Earwax Tips

by Jacob Sanders MS3 University of Missouri School of Medicine Springfield Campus

There is no doubt that good hygiene is an important part of good health. But sometimes in our attempt to do something good, we can end up causing a problem. This can certainly be the case when it comes to trying to clean inside ears with cotton-tipped swabs. Cotton-tipped swabs push the earwax further into the ear canal and can cause cerumen impaction or injury to the eardrum, doing more harm than good. So, here is a quick overview of ear hygiene…

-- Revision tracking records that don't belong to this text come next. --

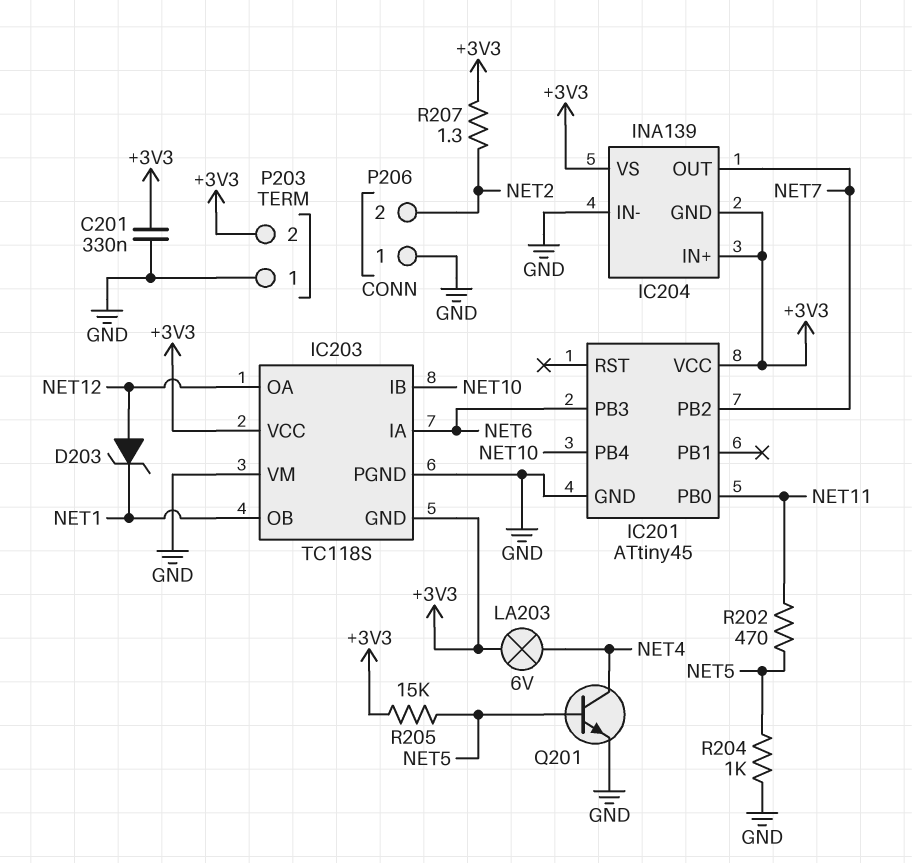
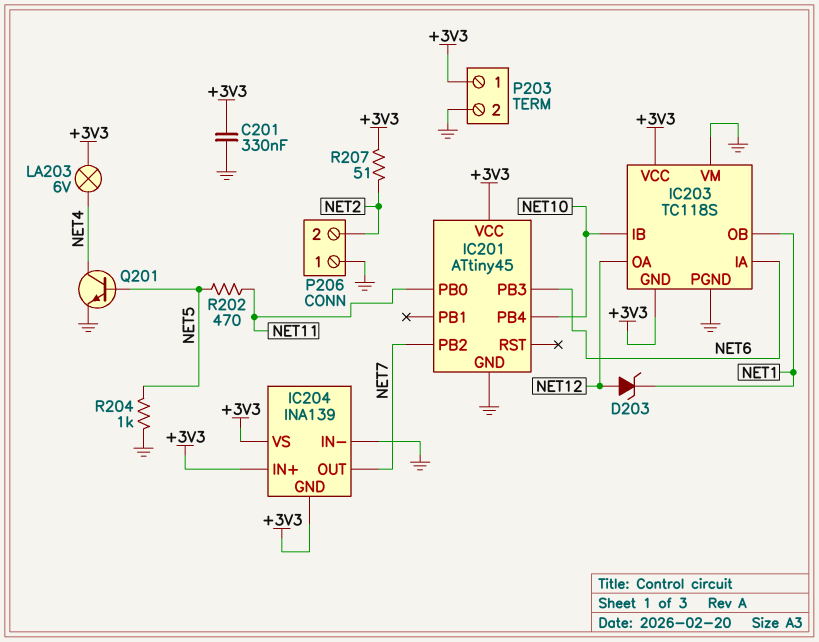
P203 pin 1: GND -> +3V3
P203 pin 2: +3V3 -> GND
R205: 15k (+3V3, NET5) -> none
R207: 1.3 (+3V3, NET2) -> 51 (+3V3, NET2)

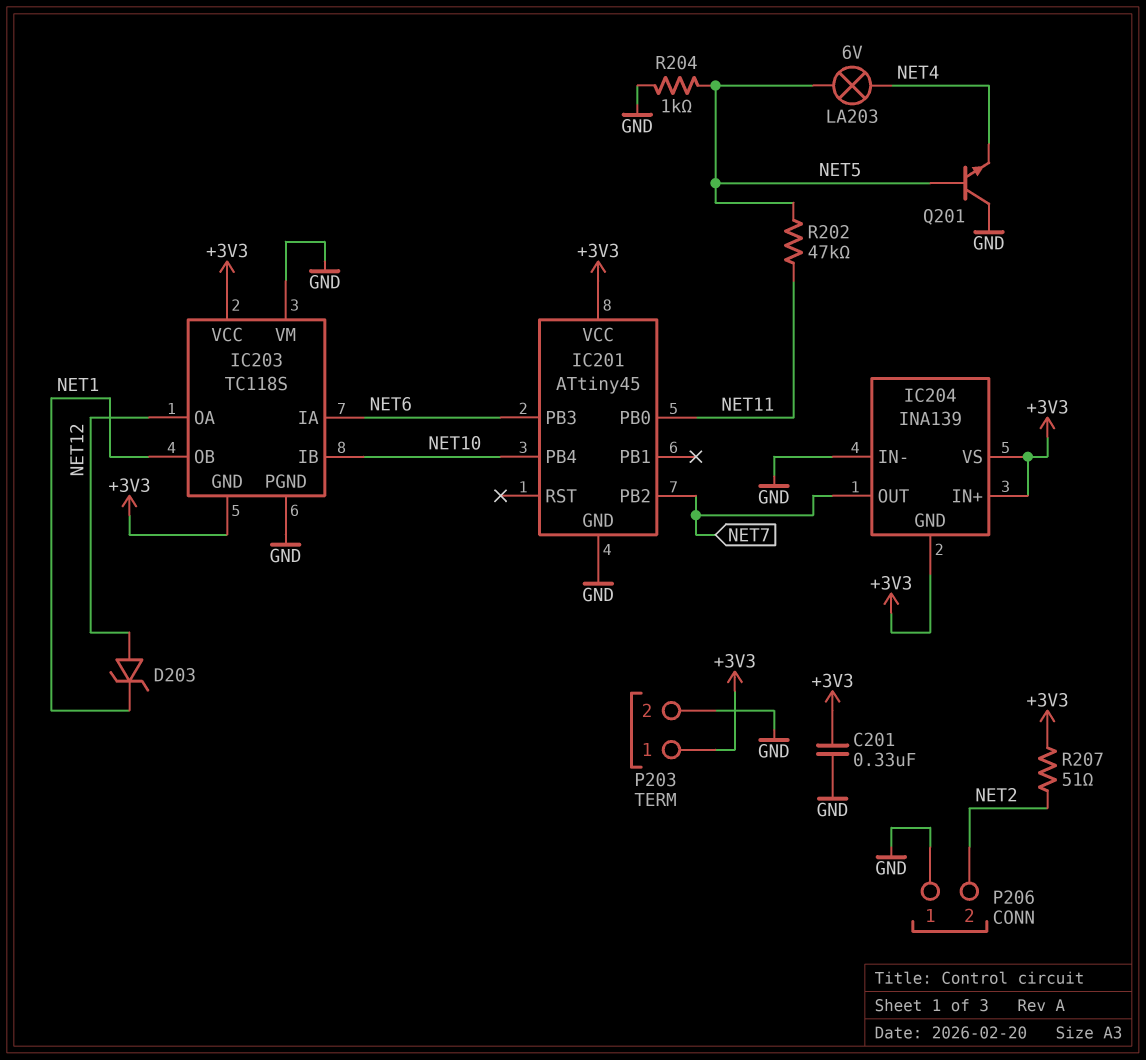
LA203: lamp 6V (+3V3, NET4) -> lamp 6V (NET4, NET5)
Q201: NPN (B NET5, C NET4, E GND) -> NPN (B NET5, C GND, E NET4)
R202: 470 (NET5, NET11) -> 47k (NET5, NET11)

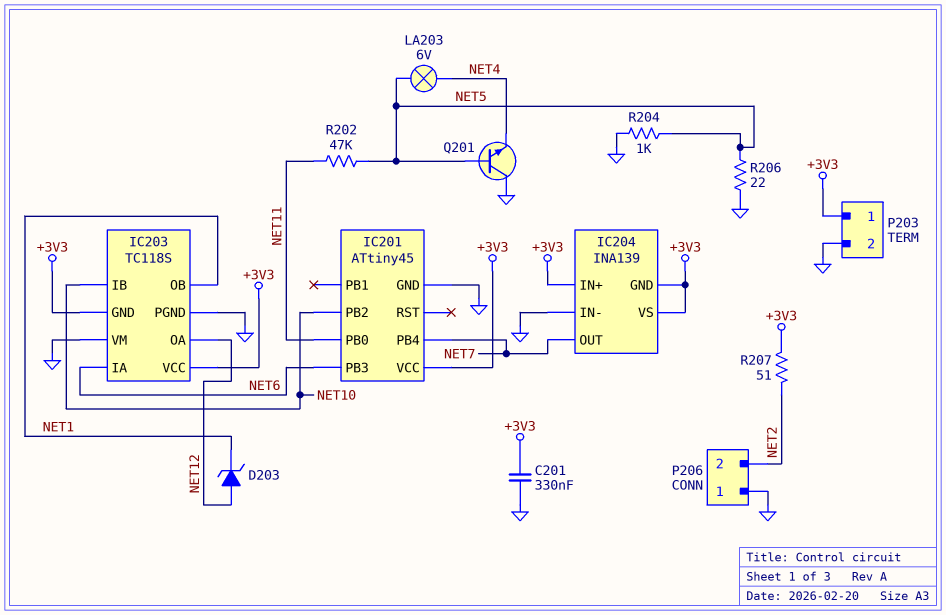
IC201 pin PB2: NET7 -> NET10
IC201 pin PB4: NET10 -> NET7
R206: none -> 22 (GND, NET5)

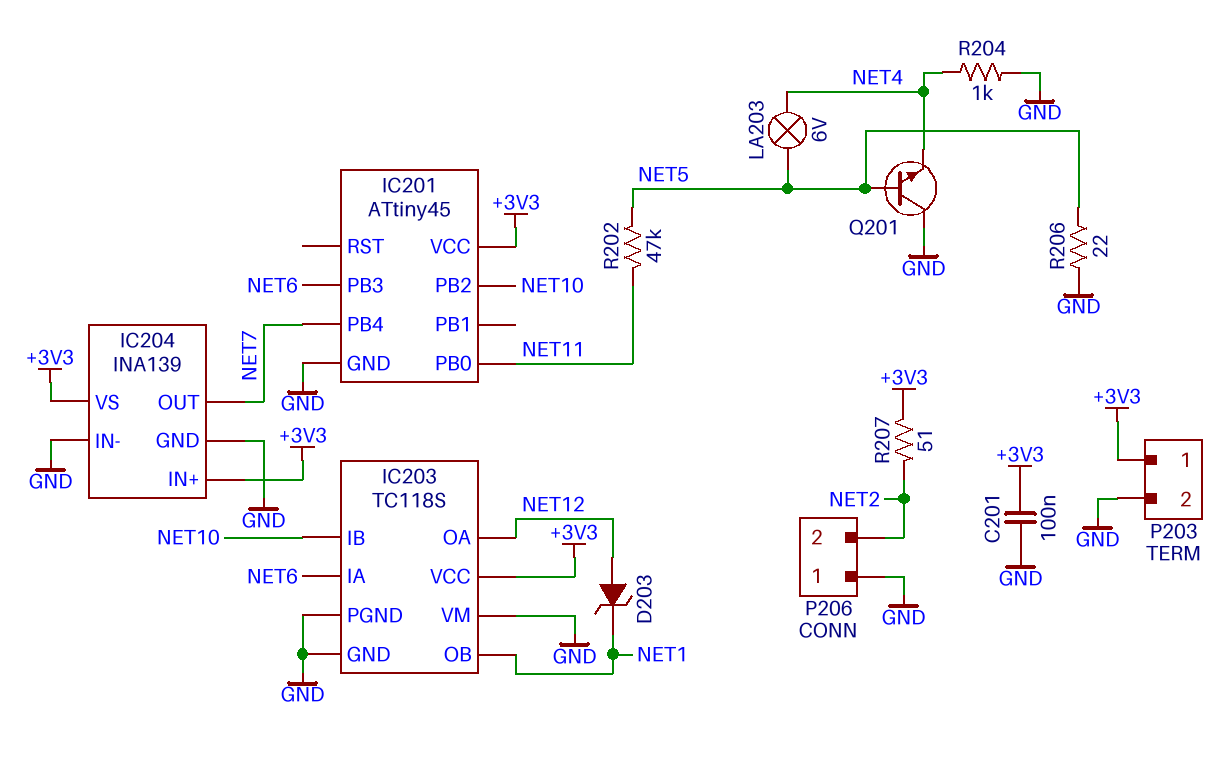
C201: 330nF (+3V3, GND) -> 100nF (+3V3, GND)
IC203 pin GND: +3V3 -> GND
IC204 pin GND: +3V3 -> GND
R204: 1k (GND, NET5) -> 1k (GND, NET4)

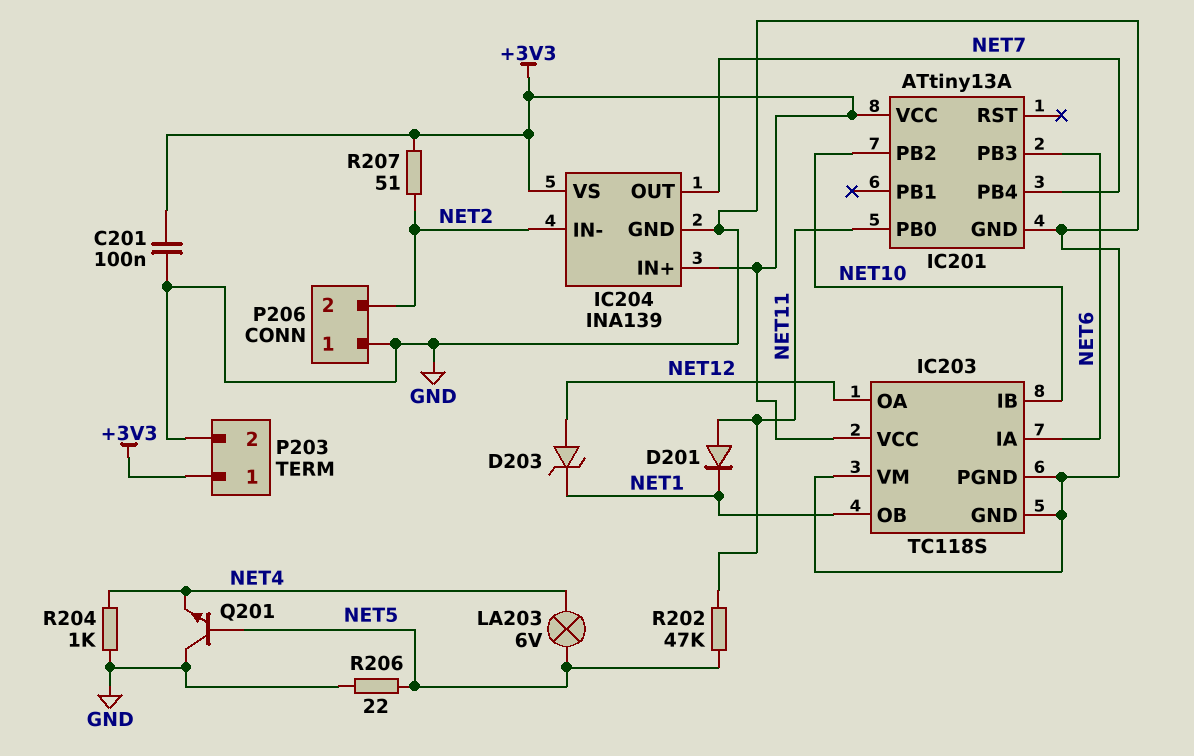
D201: none -> diode (A NET11, K NET1)
IC201: ATtiny45 -> ATtiny13A
IC204 pin IN-: GND -> NET2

What is earwax and why do we have it? Earwax (aka cerumen) is normal and healthy. Everyone has it. New earwax is soft and golden yellow in color. Older earwax becomes dryer and darker brown. It is made by special glands in the ear to line and protect the skin of the ear canal. Earwax provides a natural water-proof coating and has bacteria-killing properties.

Ear Canals are designed to be self-cleaning. Earwax slowly moves toward the outside of the ear, carrying dirt and debris with it. Over time the earwax becomes dry and falls out the ear naturally. Generally, earwax does not need to be removed unless it is causing problems. Or a doctor may need to remove it to see into the ear. Some people may produce more earwax than others, and they may require periodic cleaning.